Without question hyperbaric oxygen therapy has polarized the medical community. When commenting on the results of a double blind controlled study into chronic leg ulceration, T.K. Hunt M.D., Professor of Surgery, University of California, San Francisco, School of Medicine, Wound Healing Research Laboratory wrote:
“…..Few subjects have been so controversial for so long as hyperbaric oxygen – especially hyperbaric oxygen for chronic wounds. Prior clinical studies, although almost exclusively positive and optimistic, have not been randomized, blinded, or prospective. Though other medical modalities have grown faster on less data, hyperbaric oxygen has drawn a dramatic line between those who do not have a hyperbaric chamber and are skeptics and those who do have one and believe. The individual assessment of data, one suspects, has been made more on the basis of available equipment rather than available facts….
“…the difference between hyperbaric oxygen and many other developing therapies, for which clinical studies are incomplete, is simply that in the case of hyperbaric oxygen, the background has been carefully prepared. The effects of tissue PO2 on collagen synthesis, angiogenesis, white cell antibacterial function, and epithelialization have all been worked out in human and animal cells, and in various types of animal and human wounds. The rationale for hyperbaric oxygen is complete…..”
Thomas K. Hunt M.D., Plastic and Reconstructive Surgery, April 1994: p834. Discussion on Hyperbaric Oxygen Reduced Size of Chronic Leg Ulcers: A Randomized, Double-Blind Trial. Hammarlund C., Sundberg T. Plastic and Reconstructive Surgery, April 1994: 835-841.

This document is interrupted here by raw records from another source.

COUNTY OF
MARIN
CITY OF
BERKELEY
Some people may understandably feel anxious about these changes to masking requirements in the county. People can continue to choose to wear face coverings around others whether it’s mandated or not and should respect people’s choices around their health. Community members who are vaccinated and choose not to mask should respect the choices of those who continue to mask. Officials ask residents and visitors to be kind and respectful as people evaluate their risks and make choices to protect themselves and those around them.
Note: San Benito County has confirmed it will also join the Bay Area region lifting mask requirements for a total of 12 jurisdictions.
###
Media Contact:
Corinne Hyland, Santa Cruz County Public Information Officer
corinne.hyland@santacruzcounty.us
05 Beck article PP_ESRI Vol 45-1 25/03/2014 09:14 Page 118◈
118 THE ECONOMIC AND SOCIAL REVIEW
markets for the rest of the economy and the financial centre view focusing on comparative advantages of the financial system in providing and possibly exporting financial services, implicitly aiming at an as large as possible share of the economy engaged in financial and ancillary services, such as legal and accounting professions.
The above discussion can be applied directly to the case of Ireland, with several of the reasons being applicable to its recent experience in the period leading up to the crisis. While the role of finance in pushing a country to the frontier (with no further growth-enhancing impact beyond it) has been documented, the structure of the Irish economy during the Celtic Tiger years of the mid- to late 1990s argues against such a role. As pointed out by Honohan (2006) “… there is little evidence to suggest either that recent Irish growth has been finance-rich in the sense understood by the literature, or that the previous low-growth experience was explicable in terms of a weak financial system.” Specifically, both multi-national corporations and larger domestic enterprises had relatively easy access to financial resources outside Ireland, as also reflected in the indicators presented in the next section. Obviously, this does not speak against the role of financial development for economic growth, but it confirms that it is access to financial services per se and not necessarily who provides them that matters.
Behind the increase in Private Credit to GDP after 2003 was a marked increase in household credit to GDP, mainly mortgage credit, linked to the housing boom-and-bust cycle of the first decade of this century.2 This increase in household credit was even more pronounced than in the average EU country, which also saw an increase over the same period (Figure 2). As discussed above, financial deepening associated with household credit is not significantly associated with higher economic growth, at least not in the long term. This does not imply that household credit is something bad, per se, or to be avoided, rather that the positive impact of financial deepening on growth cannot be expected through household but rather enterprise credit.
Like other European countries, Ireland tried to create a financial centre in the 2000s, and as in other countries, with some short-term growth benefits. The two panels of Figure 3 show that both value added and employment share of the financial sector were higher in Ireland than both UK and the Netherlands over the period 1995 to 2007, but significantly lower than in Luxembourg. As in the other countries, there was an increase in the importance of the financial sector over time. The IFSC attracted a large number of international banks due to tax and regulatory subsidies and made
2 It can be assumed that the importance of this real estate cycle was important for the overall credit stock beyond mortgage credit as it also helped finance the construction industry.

Today, HBO is accepted as the primary therapy in few conditions only, decompression sickness, gas embolism, gas gangrene, and acute anoxia such as carbon monoxide poisoning. In the other indications, it is an adjunctive therapy.
One of the most widespread and growing applications for HBO is that of wound healing. Despite improvements in clinical care, a very high percentage of diabetics develop indolent, ulcerating wounds that are refractory to traditional management techniques. The rise in numbers of ulcerating wounds caused by peripheral vascular disease is a direct result of increased life expectancy and an aging population. The current demand for wound care can be expected to increase further as the more and more “baby boomers” reach their seniority. The dramatic results HBO can provide for non-healing “problem” wounds is bringing increased acceptance of this powerful modality among physicians. As hospitals seek ways to deal with the pressure to reduce healthcare costs, the introduction of HBO into the range of services provided opens up a new avenue for revenue generation while meeting the goal of improving service to the community.